Good rain in the catchment areas has resulted in all the three major hydel reservoirs of the State having a good storage, similar to last year’s levels. But what has caused concern in the power sector is excessive usage of the hydel storage, apparently to make up for the coal shortage.
Experts feel that peak load management of power in summer months may be affected if the State continues to draw hydel power in excess for some more time.
Karnataka that has a mix of thermal, hydel, and renewable energy sources, as a thumb rule uses hydel storage as back-up power during the summer months to manage the peak load when the demand for power shoots up. This helps in proper management of power supply without load-shedding. During other seasons too, hydel storage is used for managing peak load. This would mean that only a small quantum of hydel storage would be used on a daily basis. However, the present situation of slightly excessive usage of hydel storage has caused concern.
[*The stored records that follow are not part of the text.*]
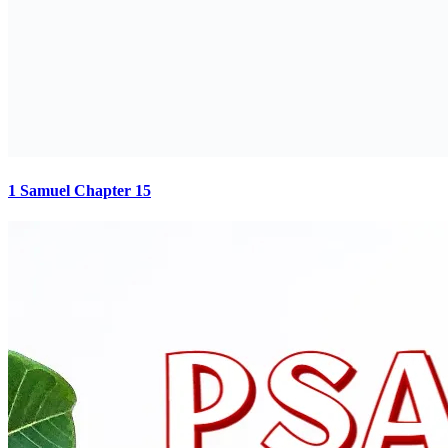
1 Samuel Chapter 15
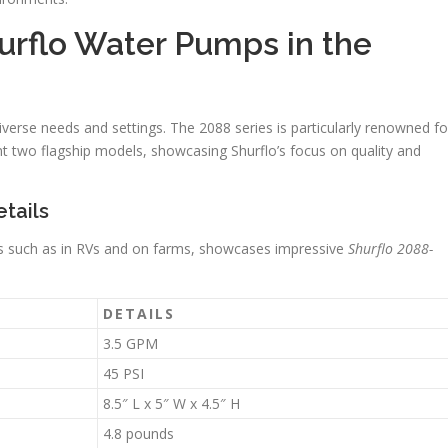
hurflo Water Pumps in the
verse needs and settings. The 2088 series is particularly renowned fo
nt two flagship models, showcasing Shurflo’s focus on quality and
tails
es such as in RVs and on farms, showcases impressive
Shurflo 2088-
DETAILS
3.5 GPM
45 PSI
8.5″ L x 5″ W x 4.5″ H
4.8 pounds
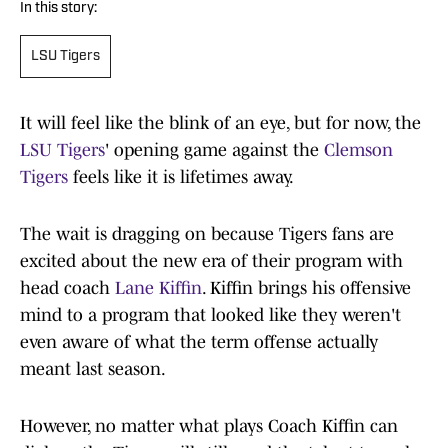
In this story:
LSU Tigers
It will feel like the blink of an eye, but for now, the
LSU Tigers
' opening game against the
Clemson
Tigers
feels like it is lifetimes away.
The wait is dragging on because Tigers fans are
excited about the new era of their program with
head coach
Lane Kiffin
. Kiffin brings his offensive
mind to a program that looked like they weren't
even aware of what the term offense actually
meant last season.
However, no matter what plays Coach Kiffin can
“Perhaps the authorities did not have other option but to increase hydel generation to make up for any shortage in coal availability. But any excessive usage of hydel energy for a longer time now is bound to have an impact during summer months. Those who manage the power supply will have a tough time handling the situation in summer if such a trend continues,” observed a retired senior official. “If the State has been able to manage the power supply well during summer months in the last few years, that is because of the flexibility provided by good hydel storage,” pointed out another retired senior engineer, who stressed the need to conserve hydel energy now, taking advantage of the fact that the demand for power had reduced due to lesser consumption by irrigation pump sets on account of rains.
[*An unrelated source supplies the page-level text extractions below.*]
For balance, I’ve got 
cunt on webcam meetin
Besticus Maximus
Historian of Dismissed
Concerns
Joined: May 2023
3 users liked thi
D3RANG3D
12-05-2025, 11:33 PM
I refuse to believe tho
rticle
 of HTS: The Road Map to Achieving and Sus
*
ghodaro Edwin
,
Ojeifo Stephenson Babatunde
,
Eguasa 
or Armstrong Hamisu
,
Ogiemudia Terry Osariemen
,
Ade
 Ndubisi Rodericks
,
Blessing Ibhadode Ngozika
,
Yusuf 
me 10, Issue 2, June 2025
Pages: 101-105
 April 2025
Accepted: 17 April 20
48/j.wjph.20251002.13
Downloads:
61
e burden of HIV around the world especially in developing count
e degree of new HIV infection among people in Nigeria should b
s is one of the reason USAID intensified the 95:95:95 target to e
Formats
Statistics show that the three major hydel reservoirs of Linganamakki, Supa, and Mani had 85.09% of cumulative storage around 8 a.m. on October 13 as against 85.1% on the same day last year. This would mean that it is possible to generate 7,393 million units of energy from this level of storage. The State can generate an average of 24.4 million units of hydel energy a day if the entire hydel storage has to last till June 30, 2022, when the hydel reservoirs would again start getting inflows during the southwest monsoon.
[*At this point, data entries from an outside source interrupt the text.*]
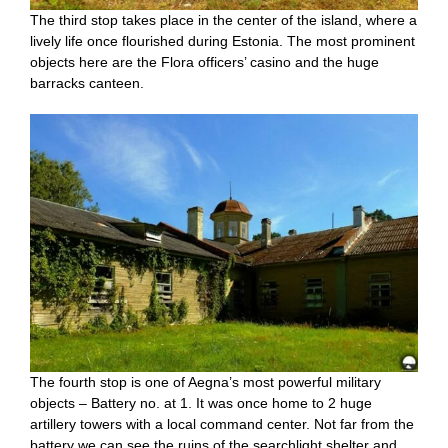
The third stop takes place in the center of the island, where a
lively life once flourished during Estonia. The most prominent
objects here are the Flora officers’ casino and the huge
barracks canteen.
The fourth stop is one of Aegna’s most powerful military
objects – Battery no. at 1. It was once home to 2 huge
artillery towers with a local command center. Not far from the
battery we can see the ruins of the searchlight shelter and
However, the State has now been generating 38.925 MUs of power a day which comprises 26.07 MUs from major hydel reservoirs and 12.85 MUs from minor hydro stations that operate mostly during the rainy season. Experts said it was not about using about 2 MUs of additional hydel storage over and above the average, but to make efforts to conserve it.
However, both the retired officials said that the situation was yet to go out of control as there was an indication of Karnataka continuing to get some more good spells of rain.